◆ AIM OF THE TASK:
Copy every one of the records below line for line, keeping each field name and value unchanged.

########################################

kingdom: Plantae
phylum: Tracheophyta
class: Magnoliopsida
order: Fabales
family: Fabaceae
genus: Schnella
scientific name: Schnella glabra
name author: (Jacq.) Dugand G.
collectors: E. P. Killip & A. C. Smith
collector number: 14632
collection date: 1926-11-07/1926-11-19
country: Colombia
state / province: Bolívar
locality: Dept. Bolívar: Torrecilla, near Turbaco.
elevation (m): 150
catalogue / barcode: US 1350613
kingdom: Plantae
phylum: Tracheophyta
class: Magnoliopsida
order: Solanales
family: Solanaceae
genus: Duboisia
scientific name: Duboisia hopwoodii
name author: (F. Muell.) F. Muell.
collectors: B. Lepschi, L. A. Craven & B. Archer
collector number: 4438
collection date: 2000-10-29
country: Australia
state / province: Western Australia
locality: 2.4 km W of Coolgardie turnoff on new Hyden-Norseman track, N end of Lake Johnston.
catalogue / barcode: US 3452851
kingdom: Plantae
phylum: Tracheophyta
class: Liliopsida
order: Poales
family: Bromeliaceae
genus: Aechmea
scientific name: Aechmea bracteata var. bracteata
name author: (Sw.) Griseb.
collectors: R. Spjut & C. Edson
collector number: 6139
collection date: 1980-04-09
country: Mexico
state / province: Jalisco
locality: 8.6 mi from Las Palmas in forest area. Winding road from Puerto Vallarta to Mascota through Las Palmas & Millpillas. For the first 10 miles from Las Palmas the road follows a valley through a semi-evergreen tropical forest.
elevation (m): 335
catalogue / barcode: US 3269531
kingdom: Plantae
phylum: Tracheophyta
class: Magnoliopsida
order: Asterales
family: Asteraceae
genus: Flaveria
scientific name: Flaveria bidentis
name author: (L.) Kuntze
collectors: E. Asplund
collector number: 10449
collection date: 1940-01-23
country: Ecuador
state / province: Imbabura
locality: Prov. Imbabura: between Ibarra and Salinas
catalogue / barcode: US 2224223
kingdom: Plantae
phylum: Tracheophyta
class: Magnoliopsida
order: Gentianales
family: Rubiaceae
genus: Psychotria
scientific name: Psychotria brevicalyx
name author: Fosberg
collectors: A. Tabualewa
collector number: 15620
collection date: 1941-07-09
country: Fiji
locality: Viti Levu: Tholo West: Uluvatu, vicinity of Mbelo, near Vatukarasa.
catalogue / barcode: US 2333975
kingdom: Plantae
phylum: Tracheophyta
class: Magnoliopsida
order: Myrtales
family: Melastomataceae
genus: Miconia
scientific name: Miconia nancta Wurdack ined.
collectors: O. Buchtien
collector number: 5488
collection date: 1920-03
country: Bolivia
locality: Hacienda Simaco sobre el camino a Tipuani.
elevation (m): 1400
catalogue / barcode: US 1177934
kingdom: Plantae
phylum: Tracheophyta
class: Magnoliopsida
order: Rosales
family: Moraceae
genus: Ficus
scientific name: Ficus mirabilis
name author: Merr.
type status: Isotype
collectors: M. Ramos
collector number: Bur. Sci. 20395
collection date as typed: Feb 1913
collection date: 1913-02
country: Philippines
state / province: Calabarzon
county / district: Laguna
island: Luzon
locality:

########################################

◆ TASK ANSWER:
kingdom: Plantae
phylum: Tracheophyta
class: Magnoliopsida
order: Fabales
family: Fabaceae
genus: Schnella
scientific name: Schnella glabra
name author: (Jacq.) Dugand G.
collectors: E. P. Killip & A. C. Smith
collector number: 14632
collection date: 1926-11-07/1926-11-19
country: Colombia
state / province: Bolívar
locality: Dept. Bolívar: Torrecilla, near Turbaco.
elevation (m): 150
catalogue / barcode: US 1350613
kingdom: Plantae
phylum: Tracheophyta
class: Magnoliopsida
order: Solanales
family: Solanaceae
genus: Duboisia
scientific name: Duboisia hopwoodii
name author: (F. Muell.) F. Muell.
collectors: B. Lepschi, L. A. Craven & B. Archer
collector number: 4438
collection date: 2000-10-29
country: Australia
state / province: Western Australia
locality: 2.4 km W of Coolgardie turnoff on new Hyden-Norseman track, N end of Lake Johnston.
catalogue / barcode: US 3452851
kingdom: Plantae
phylum: Tracheophyta
class: Liliopsida
order: Poales
family: Bromeliaceae
genus: Aechmea
scientific name: Aechmea bracteata var. bracteata
name author: (Sw.) Griseb.
collectors: R. Spjut & C. Edson
collector number: 6139
collection date: 1980-04-09
country: Mexico
state / province: Jalisco
locality: 8.6 mi from Las Palmas in forest area. Winding road from Puerto Vallarta to Mascota through Las Palmas & Millpillas. For the first 10 miles from Las Palmas the road follows a valley through a semi-evergreen tropical forest.
elevation (m): 335
catalogue / barcode: US 3269531
kingdom: Plantae
phylum: Tracheophyta
class: Magnoliopsida
order: Asterales
family: Asteraceae
genus: Flaveria
scientific name: Flaveria bidentis
name author: (L.) Kuntze
collectors: E. Asplund
collector number: 10449
collection date: 1940-01-23
country: Ecuador
state / province: Imbabura
locality: Prov. Imbabura: between Ibarra and Salinas
catalogue / barcode: US 2224223
kingdom: Plantae
phylum: Tracheophyta
class: Magnoliopsida
order: Gentianales
family: Rubiaceae
genus: Psychotria
scientific name: Psychotria brevicalyx
name author: Fosberg
collectors: A. Tabualewa
collector number: 15620
collection date: 1941-07-09
country: Fiji
locality: Viti Levu: Tholo West: Uluvatu, vicinity of Mbelo, near Vatukarasa.
catalogue / barcode: US 2333975
kingdom: Plantae
phylum: Tracheophyta
class: Magnoliopsida
order: Myrtales
family: Melastomataceae
genus: Miconia
scientific name: Miconia nancta Wurdack ined.
collectors: O. Buchtien
collector number: 5488
collection date: 1920-03
country: Bolivia
locality: Hacienda Simaco sobre el camino a Tipuani.
elevation (m): 1400
catalogue / barcode: US 1177934
kingdom: Plantae
phylum: Tracheophyta
class: Magnoliopsida
order: Rosales
family: Moraceae
genus: Ficus
scientific name: Ficus mirabilis
name author: Merr.
type status: Isotype
collectors: M. Ramos
collector number: Bur. Sci. 20395
collection date as typed: Feb 1913
collection date: 1913-02
country: Philippines
state / province: Calabarzon
county / district: Laguna
island: Luzon
locality:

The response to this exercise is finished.